Creative Philosophy Inspired by the Sun

May 11, 2004, 12.00am IST
Soma Chakravarty.

Rabindranath Tagore lived up to his name. Rabi means the Sun and like the Sun’s rays the myriad-minded “Great Sentinel” — as Mahatma Gandhi called him — never failed to dazzle with his creative genius, enlightening us with his sagacious insight.



Tagore’s songs, poems, plays, short stories, novels, essays, letters, and paintings take us through his personal reflection of reality, which soon become our own because they touch the core of our heart, bonding us with nature. His writings are a heartfelt appeal for universal peace, love and harmony.


Tagore’s philosophy was not original. His writings, however, reflect ancient mysticism and Vedanta, providing us with glimpses of a higher reality. He acknowledged the concepts of Sivam, Santam, Advaitam — perfection, peace, and non-duality. God to him was God’s creations. He heard God’s music in the pitter-patter of raindrops, His songs in the gurgle of mountain streams, and His cosmic dance in swaying trees, the rhythm of life and death in the ocean’s waves.
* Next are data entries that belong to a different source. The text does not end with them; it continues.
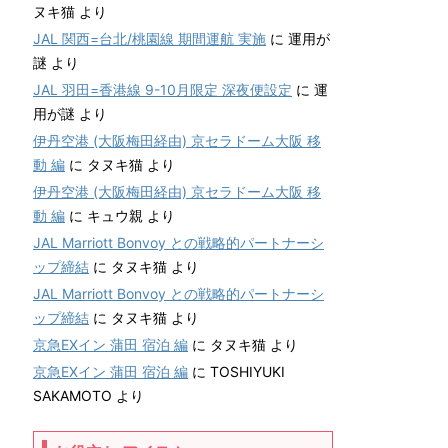
ヌキ猫
より
JAL 関西=台北/桃園線 期間運航 実施
に
運用が
謎
より
JAL 羽田=香港線 9-10月限定 深夜便設定
に
運
用が謎
より
伊丹空港 (大阪梅田経由) 京セラドーム大阪 移
動 編
に
タヌキ猫
より
伊丹空港 (大阪梅田経由) 京セラドーム大阪 移
動 編
に
キュウ親
より
JAL Marriott Bonvoy との戦略的パートナーシ
ップ締結
に
タヌキ猫
より
JAL Marriott Bonvoy との戦略的パートナーシ
ップ締結
に
タヌキ猫
より
京急EXイン 蒲田 宿泊 編
に
タヌキ猫
より
京急EXイン 蒲田 宿泊 編
に
TOSHIYUKI
SAKAMOTO
より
Tagore’s concept of religion was faith. “Religion that only comes to us from external scriptures never becomes our own, for our only tie with it is that of habit. To gain religion within is man’s great lifelong adventure. In suffering must it be born; On his lifeblood it must live and then whether or not it brings him happiness, the man’s journey shall end in the joy of fulfilment”. He further wrote: “When I go from hence let this be my parting word, that what I have seen is unsurpassable. I have tasted of the hidden nectar of this lotus that expands on the ocean of light, and thus I am blessed...”.


The message of spiritual reality came to the poet- laureate with the Sun’s rays: “One day while I stood watching at early dawn the Sun sending out its rays from behind the trees, I suddenly felt as if some ancient mist had in a moment lifted from my sight and the morning light on the face of the world revealed an inner radiance of joy. The invisible screen of the commonplace was removed from all things and all of mankind and this ultimate significance was intensified in my mind and this is the definition of beauty.”

To Tagore, truth was inseparable from beauty. “Truth is everywhere, therefore everything is the object of our knowledge. Beauty is omnipresent; therefore everything is capable of giving us joy. Through our sense of truth we realise law in creation and through our sense of beauty we realise harmony in the universe”. He had deep faith in the power and purifying process of silence and meditation. He prayed for the vision of light. “They stand with uplifted eyes thirsty after light, lead them to light My Lord”.

Tagore celebra-ted life. “I feel the embrace of freedom in a thousand bonds of delight” he said. So for the man of detachment his home is his hermitage. For him, to be one with God is to be one with the universe because “Our master himself has joyfully taken upon Himself the bonds of creation, so He is bound with us all for ever”. God to him was Sakha, the friend.

Light to him was a source joy: “Light my light, the world filling light, the eye-kissing light , heart sweetening light” he wrote, but the deep-rooted humane aspect in him did not allow the light of joy turn him blind to sorrows. He acknowledged both in his quest to realise life.


Swami Surya Jowel says that the nine-fold path of Surya yoga is for precisely the kind of spiritual reali- sation that Tagore was seeking, to find the divine in all existence.